あれから4ヶ月。アメリカではネット中立性をなんとか阻止しようとする通信事業者の裁判所への訴えや、議会による予算打ち切り案といった工作が完全には収束していない状況ではありますが、今度は大西洋の向こうのヨーロッパでネット中立性をめぐる議論が過熱しています。2013年、EU域内27ヶ国の代表者からなり、欧州委員会(=EC・直接選挙で選出されていない人たちの行政機関)は、携帯の国際ローミングなどの通信に関係するトピックを盛り込んだ「電気通信単一市場規則」の案の中で、ネット中立性に触れています。

このECによるネット中立性規制案はゆるいものでした、そのため、2014年4月に欧州議会(=EU市民から直接選出される)はより厳しい規制を提案しました。EU理事会(=EUの閣僚レベルで構成されて意思決定を行う)は欧州議会の案に対して、この2月に自分たちの案を提出。その案の中では欧州議会が求めた厳しいネット中立性の原則や、法律の改正案がほとんど消されていたのです。

ECと欧州議会の案で大きく違うのは、ECはEヘルスなどの特定サービスについてはネット中立性の規則を適用しないとしているところです。たとえ、その特定サービスが他のインターネット上のサービスの速度を落とすことになろうとも、です。欧州議会はこの部分が法の抜け穴になると考えていて、特定サービスが他のサービスに影響を与えないように、異なる通信経路を通すことを求めています。

さらに、ECの提案には、ネット中立性には関係ない、コンテンツの遮断に関する文言が入っています。遮断するコンテンツの例には児童ポルノやエンドユーザーが設定したペアレンタルコントロールやスパムフィルターが上げられています。欧州議会はこのトピックはネット中立性に関わるものではないので、同じ規制に含めずに別で議論するべきだと反対しています。

EC、欧州議会、そしてEU理事会。この3つの機関はEU規則の投票をする前に、ネット中立性に対する共通の姿勢に合意する必要があります。これまで3回、この3者による話し合いが行われていて、最近では6月2日に議論が行われました。つい先日、欧州議会が提出した妥協案によって4回目の最終会議が近日中に行われる予定です。(EUが規則を決めるまでの流れについては、こちらのインフォグラフィックがわかりやすいです)

実施する作業.
- 1) ネット中立性の記事によると、欧州議会がより厳しい規制を提案したのはいつですか。
- 2) ネット中立性の記事から、「ECと欧州議会の案で大きく違」から「するべきだと反対しています。」までを、両端の語句も含めて一字一句変えずに引用してください。
この後に続く行は、本文とは関係のない別の資料です。

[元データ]
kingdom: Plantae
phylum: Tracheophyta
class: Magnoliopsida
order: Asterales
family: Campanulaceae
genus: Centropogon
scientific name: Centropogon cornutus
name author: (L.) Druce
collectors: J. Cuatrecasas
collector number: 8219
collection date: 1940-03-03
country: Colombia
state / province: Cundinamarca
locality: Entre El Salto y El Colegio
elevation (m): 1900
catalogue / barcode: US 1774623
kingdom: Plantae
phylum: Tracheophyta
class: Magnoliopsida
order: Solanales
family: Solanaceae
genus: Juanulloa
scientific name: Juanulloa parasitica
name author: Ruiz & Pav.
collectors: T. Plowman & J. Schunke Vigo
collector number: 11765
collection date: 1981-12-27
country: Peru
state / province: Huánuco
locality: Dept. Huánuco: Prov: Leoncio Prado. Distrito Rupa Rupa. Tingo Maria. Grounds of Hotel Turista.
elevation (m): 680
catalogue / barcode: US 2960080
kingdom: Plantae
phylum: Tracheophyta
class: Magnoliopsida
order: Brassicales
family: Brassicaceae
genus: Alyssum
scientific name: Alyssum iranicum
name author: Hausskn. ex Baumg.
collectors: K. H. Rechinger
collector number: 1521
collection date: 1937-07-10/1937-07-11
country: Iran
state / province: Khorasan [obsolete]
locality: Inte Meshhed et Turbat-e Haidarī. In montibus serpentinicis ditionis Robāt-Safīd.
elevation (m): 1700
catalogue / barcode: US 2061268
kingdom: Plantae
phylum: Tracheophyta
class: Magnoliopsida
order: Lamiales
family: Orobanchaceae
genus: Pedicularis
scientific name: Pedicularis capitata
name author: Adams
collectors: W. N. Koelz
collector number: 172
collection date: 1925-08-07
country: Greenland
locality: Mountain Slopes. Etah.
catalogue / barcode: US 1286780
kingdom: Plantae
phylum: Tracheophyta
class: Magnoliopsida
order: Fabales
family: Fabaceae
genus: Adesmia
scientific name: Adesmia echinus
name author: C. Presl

作業の結果.
- 1) 2014年4月です。

- 2)
ECと欧州議会の案で大きく違うのは、ECはEヘルスなどの特定サービスについてはネット中立性の規則を適用しないとしているところです。たとえ、その特定サービスが他のインターネット上のサービスの速度を落とすことになろうとも、です。欧州議会はこの部分が法の抜け穴になると考えていて、特定サービスが他のサービスに影響を与えないように、異なる通信経路を通すことを求めています。

さらに、ECの提案には、ネット中立性には関係ない、コンテンツの遮断に関する文言が入っています。遮断するコンテンツの例には児童ポルノやエンドユーザーが設定したペアレンタルコントロールやスパムフィルターが上げられています。欧州議会はこのトピックはネット中立性に関わるものではないので、同じ規制に含めずに別で議論するべきだと反対しています。